Provided passage:
________________________________________
This is not ancient history for the sake of it. It is a reminder that the Pakistan–Azerbaijan trade relationship is not a new idea invented by diplomats. It is a resumption of something that was already working for centuries, interrupted by colonial borders and Cold War geopolitics, and now finding its way back. The Multani merchant who knew the road to Baku was not doing anything exotic: he was doing business. That instinct has not gone anywhere.
The Muslim Connection
Azerbaijan is often described as the most secular Muslim-majority country in the world: a legacy of 70 years of Soviet rule. Approximately 97–99% of the population identifies as Muslim, with Shia Muslims comprising roughly 55–65% and Sunni Muslims 35–45%. The cultural environment is openly modern but the Islamic identity is present and respected.
For Pakistani travelers and business people, this matters practically: halal food is widely available throughout Baku, mosques are accessible, and during Ramadan local observance is growing visibly. There is no cultural friction that a Pakistani Muslim visitor would experience in a non-Muslim country.
Beyond religion, the political solidarity between the two countries runs deep. Pakistan has consistently supported Azerbaijan's position on Nagorno-Karabakh: not recognizing Armenian claims: just as Azerbaijan has supported Pakistan's position on Kashmir. Both are members of the Organisation of Islamic Cooperation (OIC). The JF-17 deal was publicly described by officials of both countries as a "civilizational partnership." This is not just diplomatic language. It translates into a genuinely warm reception for Pakistanis on the ground in Baku.
Practical Things to Know Before You Go
Currency
The Azerbaijani Manat (AZN) is the local currency. 1 AZN ≈ USD 0.59. The Manat is a relatively stable currency, pegged to the US dollar. ATMs are widely available in Baku. USD and EUR are easily exchanged. Pakistani Rupees are not exchangeable locally: convert to USD before you travel.
________________________________________
Questions on the material:
• 1. Answer these questions from the passage on Pakistan–Azerbaijan ties, one line per answer:
(a) What share of Azerbaijan's population identifies as Muslim?
(b) What phrase did officials of both countries use to describe the JF-17 deal?
(c) What currency should Pakistani travelers convert their rupees into before they travel?
• 2. Pick up the passage on Pakistan–Azerbaijan ties after its final sentence and continue writing it.

Saved entries:
________________________________________
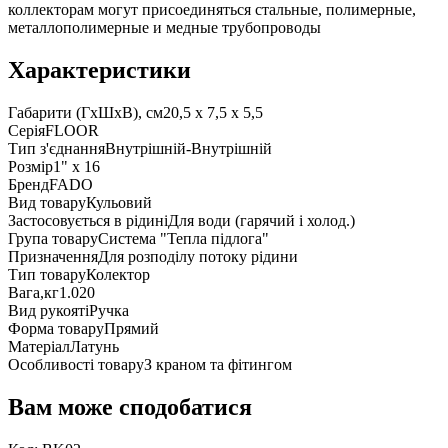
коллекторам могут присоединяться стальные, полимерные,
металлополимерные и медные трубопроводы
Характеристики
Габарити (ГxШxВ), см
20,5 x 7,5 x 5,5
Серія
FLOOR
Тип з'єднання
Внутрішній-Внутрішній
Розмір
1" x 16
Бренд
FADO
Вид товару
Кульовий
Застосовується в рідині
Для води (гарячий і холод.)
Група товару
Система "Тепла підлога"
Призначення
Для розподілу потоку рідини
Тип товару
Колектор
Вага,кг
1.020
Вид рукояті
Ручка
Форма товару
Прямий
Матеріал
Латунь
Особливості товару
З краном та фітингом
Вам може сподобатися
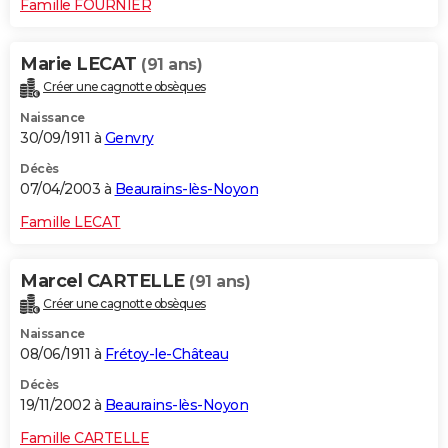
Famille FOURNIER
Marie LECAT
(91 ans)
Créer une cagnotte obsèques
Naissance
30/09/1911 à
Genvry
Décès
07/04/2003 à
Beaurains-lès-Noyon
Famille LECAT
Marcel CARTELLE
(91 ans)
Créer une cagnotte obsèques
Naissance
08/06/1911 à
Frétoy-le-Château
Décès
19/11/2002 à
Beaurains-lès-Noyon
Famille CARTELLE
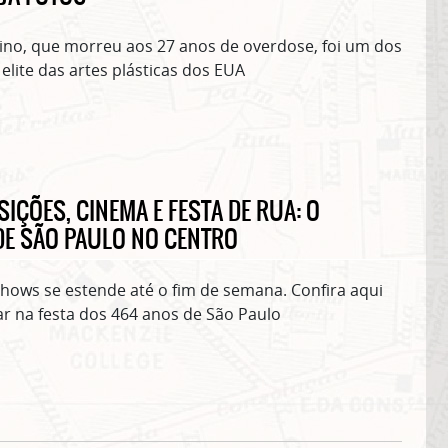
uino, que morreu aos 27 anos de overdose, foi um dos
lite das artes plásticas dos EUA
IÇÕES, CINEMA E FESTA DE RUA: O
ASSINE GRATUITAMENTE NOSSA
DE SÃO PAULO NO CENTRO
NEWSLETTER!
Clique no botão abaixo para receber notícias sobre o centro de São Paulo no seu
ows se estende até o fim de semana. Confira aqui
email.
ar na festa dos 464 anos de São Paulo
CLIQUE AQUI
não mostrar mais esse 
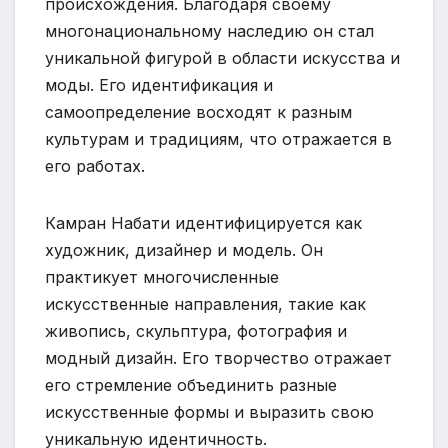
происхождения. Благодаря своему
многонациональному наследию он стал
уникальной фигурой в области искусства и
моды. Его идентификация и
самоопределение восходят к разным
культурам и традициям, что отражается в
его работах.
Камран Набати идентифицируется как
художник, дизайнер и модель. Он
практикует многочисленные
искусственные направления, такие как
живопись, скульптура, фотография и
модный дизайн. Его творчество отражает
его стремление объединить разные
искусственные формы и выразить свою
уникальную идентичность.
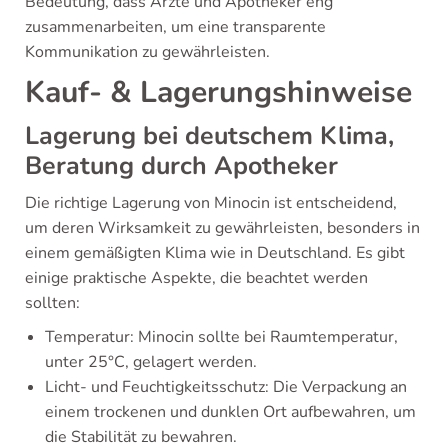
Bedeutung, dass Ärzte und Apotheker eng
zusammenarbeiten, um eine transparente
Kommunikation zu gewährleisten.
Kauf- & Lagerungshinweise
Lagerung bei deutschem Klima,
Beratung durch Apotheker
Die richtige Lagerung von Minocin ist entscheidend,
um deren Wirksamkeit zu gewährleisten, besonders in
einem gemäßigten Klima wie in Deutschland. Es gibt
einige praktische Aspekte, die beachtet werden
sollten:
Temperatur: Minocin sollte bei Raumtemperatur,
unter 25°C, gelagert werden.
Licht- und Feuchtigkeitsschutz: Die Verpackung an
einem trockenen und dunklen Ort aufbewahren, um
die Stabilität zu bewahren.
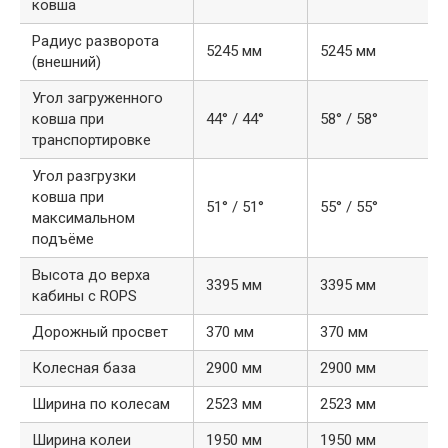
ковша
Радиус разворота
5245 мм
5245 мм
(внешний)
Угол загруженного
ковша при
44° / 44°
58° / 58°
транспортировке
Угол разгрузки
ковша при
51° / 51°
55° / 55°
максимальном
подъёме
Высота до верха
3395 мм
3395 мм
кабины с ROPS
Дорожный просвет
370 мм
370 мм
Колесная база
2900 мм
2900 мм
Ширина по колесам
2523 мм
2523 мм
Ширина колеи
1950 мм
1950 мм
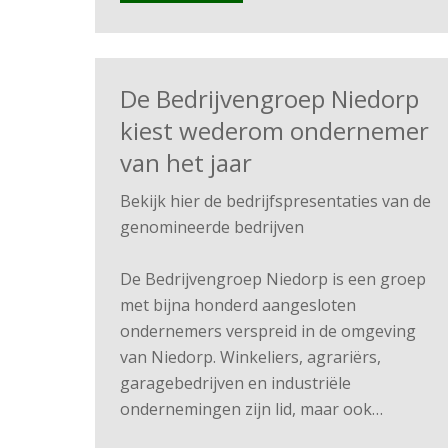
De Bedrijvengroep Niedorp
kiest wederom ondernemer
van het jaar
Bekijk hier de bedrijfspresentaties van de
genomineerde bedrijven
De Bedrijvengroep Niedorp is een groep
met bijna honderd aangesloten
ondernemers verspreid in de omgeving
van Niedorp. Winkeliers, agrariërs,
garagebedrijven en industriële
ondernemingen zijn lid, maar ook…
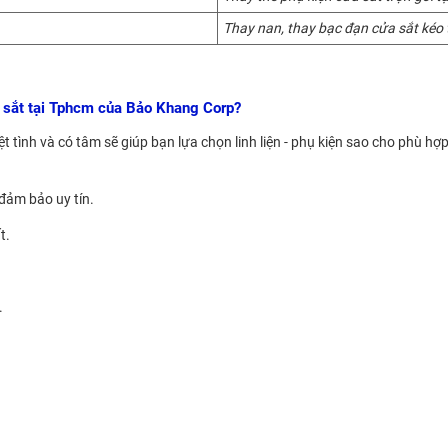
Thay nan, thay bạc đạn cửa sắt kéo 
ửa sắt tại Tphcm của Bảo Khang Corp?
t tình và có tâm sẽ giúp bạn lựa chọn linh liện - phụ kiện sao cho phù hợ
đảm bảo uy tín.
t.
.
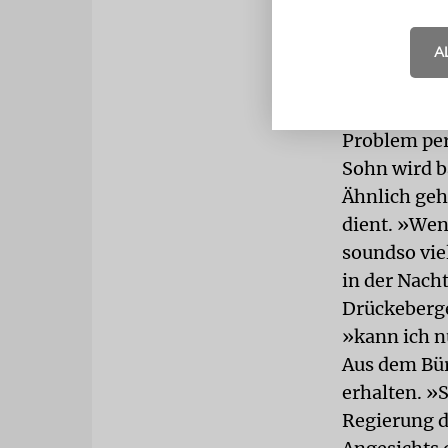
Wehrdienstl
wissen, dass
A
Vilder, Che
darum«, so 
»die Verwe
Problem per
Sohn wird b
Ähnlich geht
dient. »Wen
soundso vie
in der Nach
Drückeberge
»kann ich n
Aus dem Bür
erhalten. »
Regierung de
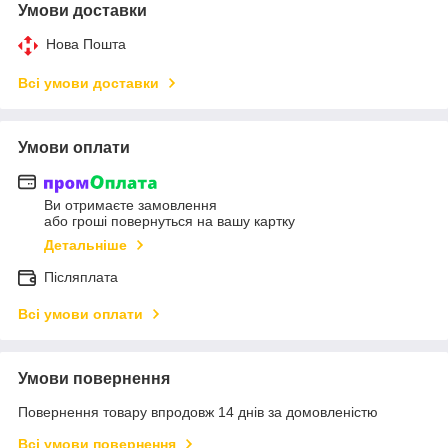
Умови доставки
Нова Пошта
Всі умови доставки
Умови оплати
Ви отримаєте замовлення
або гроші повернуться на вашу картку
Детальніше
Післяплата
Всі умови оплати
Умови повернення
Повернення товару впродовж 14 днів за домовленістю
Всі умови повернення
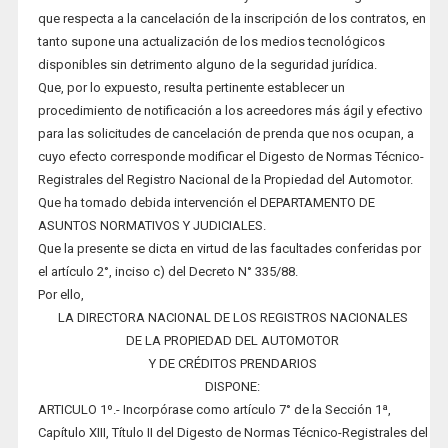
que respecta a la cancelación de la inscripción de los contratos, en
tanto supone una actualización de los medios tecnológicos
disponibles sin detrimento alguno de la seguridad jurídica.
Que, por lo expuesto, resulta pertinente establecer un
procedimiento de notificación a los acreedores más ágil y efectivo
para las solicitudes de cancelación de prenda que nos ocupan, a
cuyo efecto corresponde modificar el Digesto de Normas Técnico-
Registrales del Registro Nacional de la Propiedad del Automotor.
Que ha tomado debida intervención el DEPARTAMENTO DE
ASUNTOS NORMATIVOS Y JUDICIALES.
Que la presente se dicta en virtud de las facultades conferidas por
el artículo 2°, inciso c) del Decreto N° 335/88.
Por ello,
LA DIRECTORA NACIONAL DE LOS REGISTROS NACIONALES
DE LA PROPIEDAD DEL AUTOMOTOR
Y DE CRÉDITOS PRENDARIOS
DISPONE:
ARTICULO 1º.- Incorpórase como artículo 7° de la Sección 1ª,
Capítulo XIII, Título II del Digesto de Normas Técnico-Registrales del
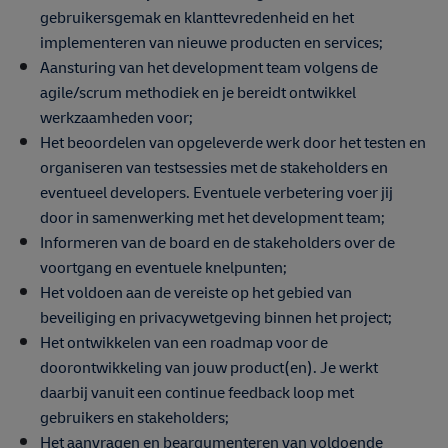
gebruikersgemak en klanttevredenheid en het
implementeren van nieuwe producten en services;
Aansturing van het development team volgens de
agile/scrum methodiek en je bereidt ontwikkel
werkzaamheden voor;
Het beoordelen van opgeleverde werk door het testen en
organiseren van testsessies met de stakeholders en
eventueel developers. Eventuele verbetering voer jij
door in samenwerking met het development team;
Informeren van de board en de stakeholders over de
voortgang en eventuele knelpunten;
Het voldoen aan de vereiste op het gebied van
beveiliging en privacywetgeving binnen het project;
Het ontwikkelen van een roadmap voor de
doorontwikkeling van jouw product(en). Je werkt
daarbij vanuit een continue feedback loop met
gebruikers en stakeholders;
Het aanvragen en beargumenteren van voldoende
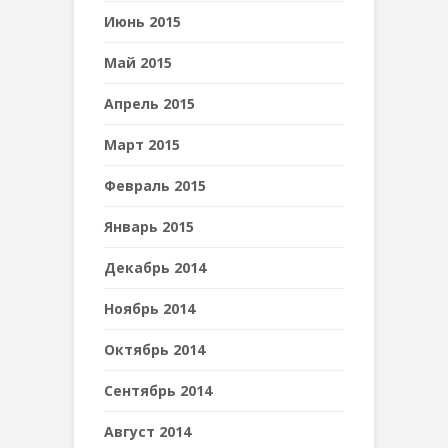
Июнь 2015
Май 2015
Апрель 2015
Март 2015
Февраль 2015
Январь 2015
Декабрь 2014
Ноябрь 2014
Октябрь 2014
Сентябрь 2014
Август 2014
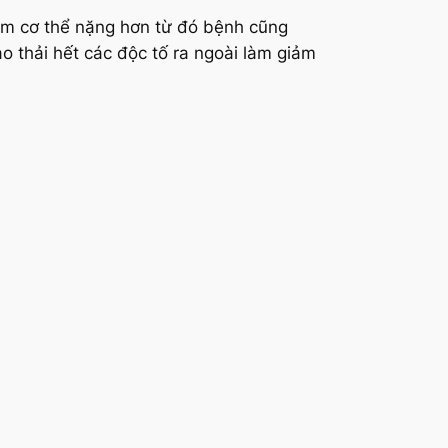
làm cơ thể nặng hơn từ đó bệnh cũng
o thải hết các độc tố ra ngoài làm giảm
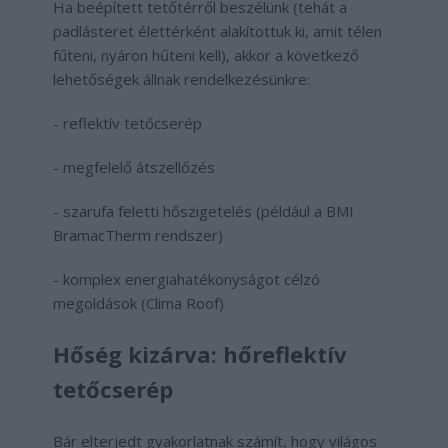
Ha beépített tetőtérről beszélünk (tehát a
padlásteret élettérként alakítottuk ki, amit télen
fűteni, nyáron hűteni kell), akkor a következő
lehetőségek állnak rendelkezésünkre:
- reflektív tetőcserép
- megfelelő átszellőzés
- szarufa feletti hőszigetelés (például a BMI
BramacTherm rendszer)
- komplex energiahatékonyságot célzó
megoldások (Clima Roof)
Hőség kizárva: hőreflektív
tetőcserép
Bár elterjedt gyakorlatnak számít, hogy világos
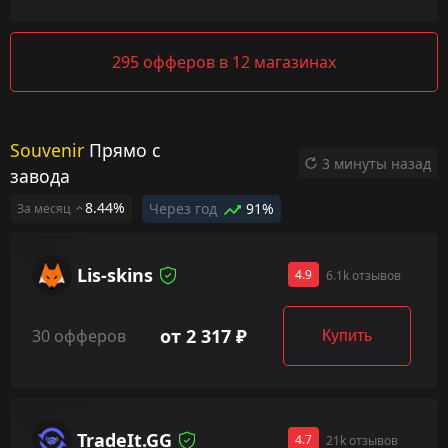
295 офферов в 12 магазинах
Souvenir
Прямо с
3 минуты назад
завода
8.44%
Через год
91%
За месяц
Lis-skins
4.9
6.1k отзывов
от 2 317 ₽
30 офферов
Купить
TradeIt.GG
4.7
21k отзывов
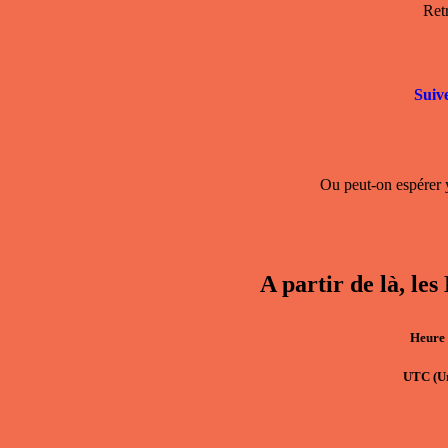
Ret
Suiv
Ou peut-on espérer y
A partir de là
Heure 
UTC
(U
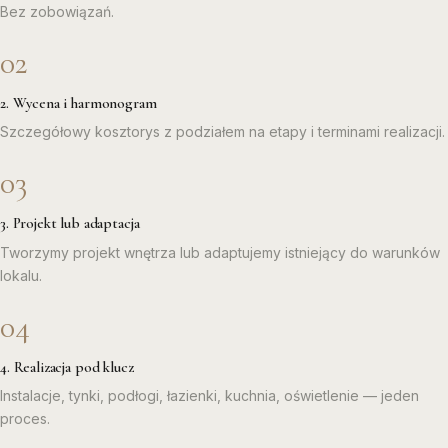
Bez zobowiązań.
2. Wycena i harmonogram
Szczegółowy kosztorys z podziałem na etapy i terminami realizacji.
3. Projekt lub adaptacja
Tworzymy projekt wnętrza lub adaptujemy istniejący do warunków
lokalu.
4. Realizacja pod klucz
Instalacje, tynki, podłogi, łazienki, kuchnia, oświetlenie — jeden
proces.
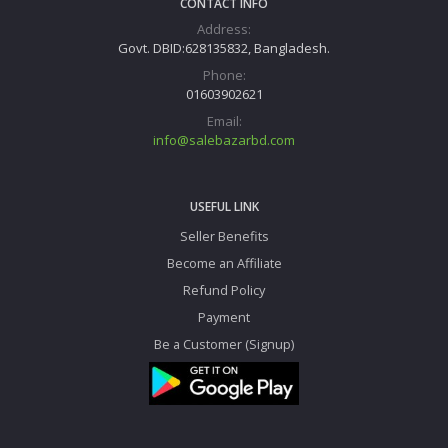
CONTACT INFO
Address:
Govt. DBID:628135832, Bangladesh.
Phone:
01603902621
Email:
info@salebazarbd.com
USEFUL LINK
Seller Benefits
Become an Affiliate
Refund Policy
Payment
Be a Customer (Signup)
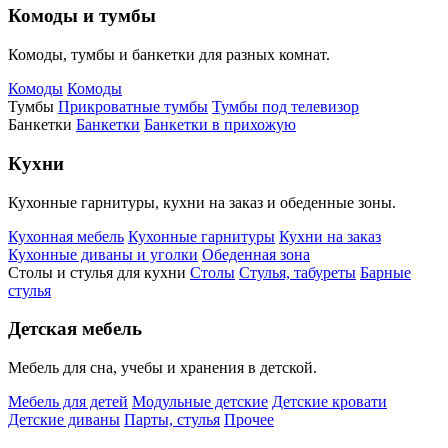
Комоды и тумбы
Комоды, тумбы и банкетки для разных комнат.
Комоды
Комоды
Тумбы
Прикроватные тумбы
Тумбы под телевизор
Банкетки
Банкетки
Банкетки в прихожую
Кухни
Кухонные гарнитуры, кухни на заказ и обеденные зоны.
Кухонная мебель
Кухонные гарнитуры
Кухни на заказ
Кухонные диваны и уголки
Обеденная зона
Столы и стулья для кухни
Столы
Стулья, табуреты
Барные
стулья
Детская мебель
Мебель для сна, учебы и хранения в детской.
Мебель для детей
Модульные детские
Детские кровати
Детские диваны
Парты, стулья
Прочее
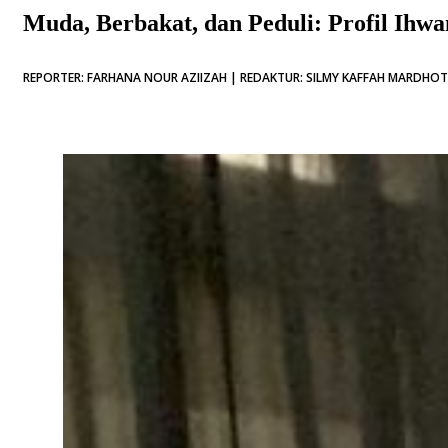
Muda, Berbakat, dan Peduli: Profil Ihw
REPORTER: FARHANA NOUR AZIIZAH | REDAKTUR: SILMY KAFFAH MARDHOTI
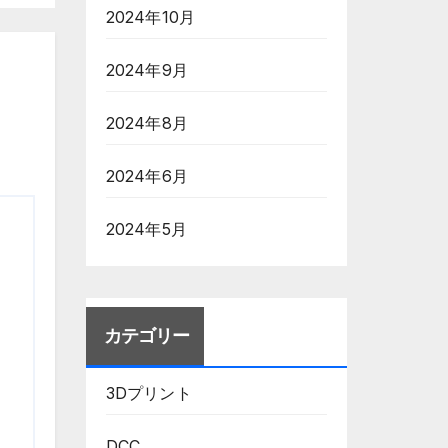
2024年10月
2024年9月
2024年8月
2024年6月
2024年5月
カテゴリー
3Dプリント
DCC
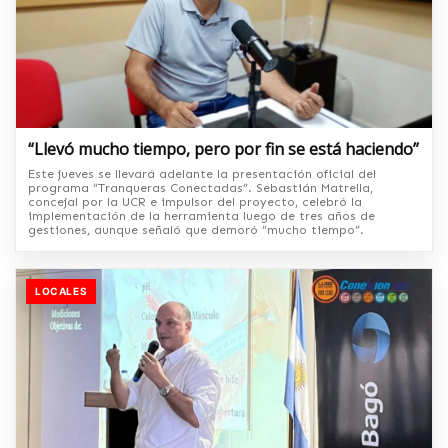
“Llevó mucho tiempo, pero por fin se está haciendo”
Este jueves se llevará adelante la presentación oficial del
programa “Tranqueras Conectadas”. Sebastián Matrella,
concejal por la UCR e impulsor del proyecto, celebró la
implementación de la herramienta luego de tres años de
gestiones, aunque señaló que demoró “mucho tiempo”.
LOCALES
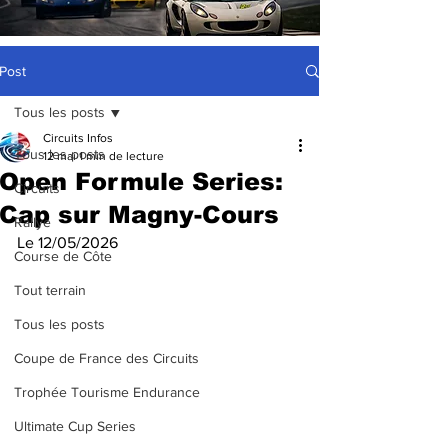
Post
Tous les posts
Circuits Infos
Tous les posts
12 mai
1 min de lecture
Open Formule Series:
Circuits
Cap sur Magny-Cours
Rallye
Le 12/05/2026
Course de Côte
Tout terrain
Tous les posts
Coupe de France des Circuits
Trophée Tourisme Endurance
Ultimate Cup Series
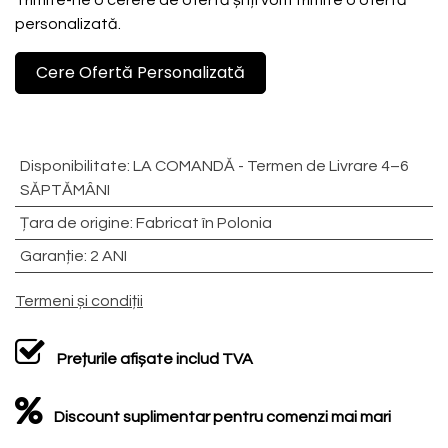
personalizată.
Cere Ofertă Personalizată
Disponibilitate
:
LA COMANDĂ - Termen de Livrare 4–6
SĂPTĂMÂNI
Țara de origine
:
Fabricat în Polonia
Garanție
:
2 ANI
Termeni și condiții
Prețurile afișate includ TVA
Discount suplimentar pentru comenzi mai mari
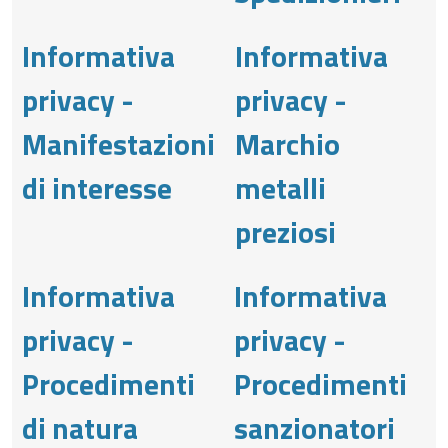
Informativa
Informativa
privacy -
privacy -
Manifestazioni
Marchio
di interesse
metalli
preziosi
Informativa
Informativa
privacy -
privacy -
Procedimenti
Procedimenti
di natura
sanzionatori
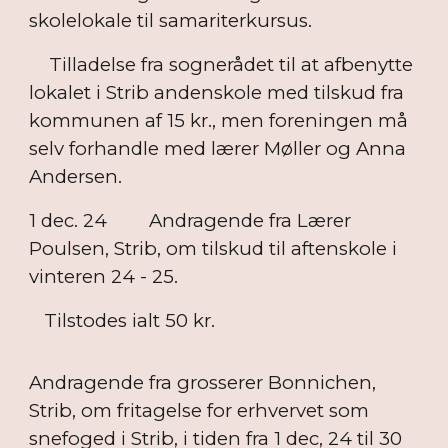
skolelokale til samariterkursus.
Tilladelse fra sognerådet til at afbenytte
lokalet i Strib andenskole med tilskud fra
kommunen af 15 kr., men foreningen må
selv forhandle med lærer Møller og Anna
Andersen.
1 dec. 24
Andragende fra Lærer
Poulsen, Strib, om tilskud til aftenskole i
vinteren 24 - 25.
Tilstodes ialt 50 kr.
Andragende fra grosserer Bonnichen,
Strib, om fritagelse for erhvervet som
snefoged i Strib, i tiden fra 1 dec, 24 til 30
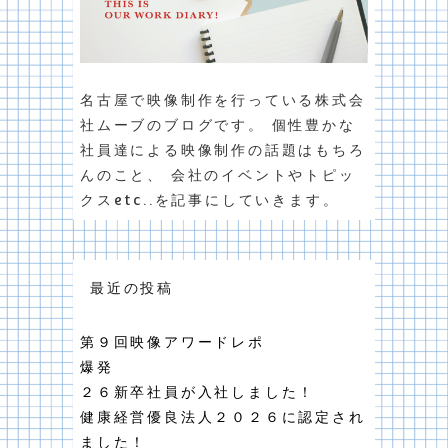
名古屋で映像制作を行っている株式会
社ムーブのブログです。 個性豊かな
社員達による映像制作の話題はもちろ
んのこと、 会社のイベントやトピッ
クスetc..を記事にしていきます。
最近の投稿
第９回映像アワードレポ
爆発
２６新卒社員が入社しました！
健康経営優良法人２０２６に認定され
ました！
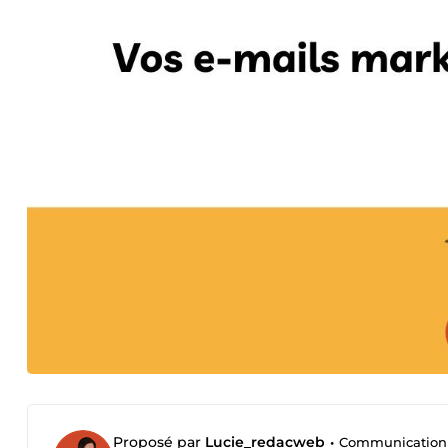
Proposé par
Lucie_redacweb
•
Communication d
________________________________________
Answers to each task:
• 1.
(a) Approximately 97–99%.
(b) A "civilizational partnership."
(c) US dollars (USD).

• 2.
Language
The official language is Azerbaijani, a Turkic language. Russian is widely spoken by older generations and in business settings. English is increasingly common in Baku's business and hotel sectors. Urdu is not spoken, but Pakistani visitors report that the warmth toward Pakistanis means communication barriers are manageable.
Cost of Living
Baku is significantly more affordable than Dubai or Istanbul. A mid-range hotel in the city centre costs USD 50–80 per night. A good restaurant meal runs USD 8–15. For a business trip with 5 nights, budget approximately USD 800–1,200 including hotel, food and local transport: substantially less than comparable Gulf destinations.
Business Culture
Azerbaijani business culture is relationship-driven. Initial meetings are for building trust rather than closing deals. Business cards are exchanged formally. Punctuality is respected. A local contact or introduction through APJCCI or PAKAZCHAM significantly improves outcomes compared to cold outreach. The first visit is best treated as a relationship-building trip.
If you plan to travel to Armenia before or after Azerbaijan, note that you cannot cross the Armenia–Azerbaijan land border. These two countries do not have open borders. Plan your itinerary so they are separate trips with separate flights.
The infrastructure is in place. Direct flights from Lahore, Karachi and Islamabad. A Preferential Trade Agreement in force since December 2024. A $2 billion bilateral trade target endorsed by both governments. A Free Economic Zone offering zero corporate tax and no import duties. And 80,000 Pakistani visitors already discovering Baku in 2024, creating hospitality and service gaps that a sharp entrepreneur can fill right now.
Azerbaijan is not a crowded market for Pakistanis yet. That is the whole point.